Yazdım yazdım, sildim. Sanırım yaşanmış ve bitmiş olsa da anılarımı hatırlatacak mekânların varlığını bir gün sürdürememesinden korkuyorum. Ömrüm boyunca hiç Reks Sineması’nın önünden geçmeyeceğimi bilsem de varlığını bilme fikrine alışmışım.
Haberi almışsınızdır, “Reks’in önünde…” diye başlayan cümleler, kararlaştırılan buluşma saatleri ve zaten İstanbul’da sınırlı sayıya düşmüş bazı ayrıcalıklar artık olmayacak. Reks Sineması da bunlardan biri.
İnsan olmanın en büyük ayrıcalıklarından biri ne yaşamış olursa olsun, sevinç ya da keder, o anıları her şeye rağmen tebessümle hatırlayabileceği hiç gitmese de, hatta önünden geçmese de o mekânların hala var olduğunu bilmesidir. Sanırım korkum, anılarımı Reks gibi günün birinde unutacak olmam.

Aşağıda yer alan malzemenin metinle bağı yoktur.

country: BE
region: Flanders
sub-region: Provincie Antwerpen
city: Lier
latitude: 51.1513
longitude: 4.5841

İlk Müslüman kadın tiyatrocu Afife Jale’nin Apollon Tiyatrosu’nda boy gösterdiği yer Reks. Daha sonra Hale Sineması adını alan yer, 1962’den bu yana Reks Sineması olarak varlığını sürdürüyor. Eh asıl sorun, adı 2000 yılında çakma modernizasyonun getirmiş olduğu özentilikle “Rexx” olarak değiştirildiğinde başlamıştı ama varlığı yetiyordu.

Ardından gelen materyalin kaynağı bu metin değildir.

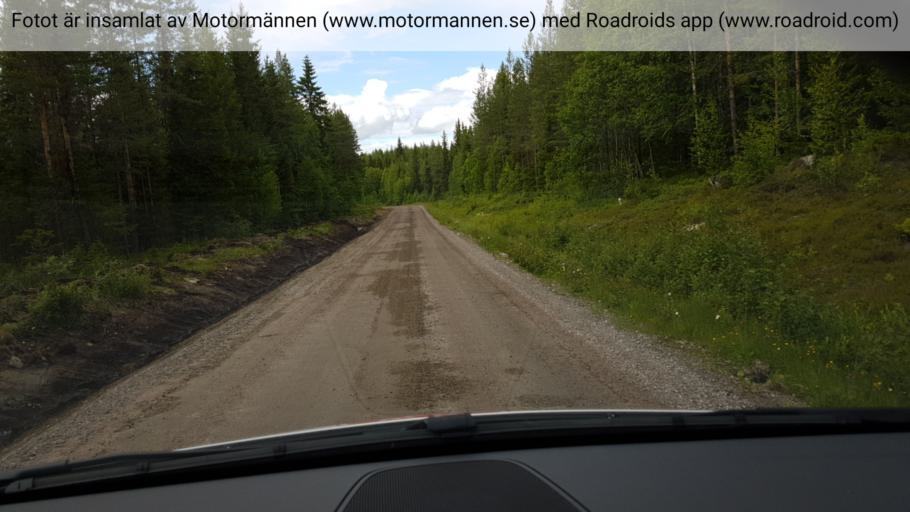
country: SE
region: Vaesterbotten
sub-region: Dorotea Kommun
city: Dorotea
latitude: 63.9699
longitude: 16.0660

Reks hiçbir zaman salt sinema olmadı, hatta salonlarında oynatılan filmlerden daha çok kapısının önünde biriyle buluşma saatini bekleyen hikâyeler her türlü bahse girerim o filmlerden çok daha etkilidir.
Umarım Reks o yalnız ve kimsenin haberi olmadığı hayatına devam eder. Çünkü bazen hayattaki en büyük ayrıcalık budur.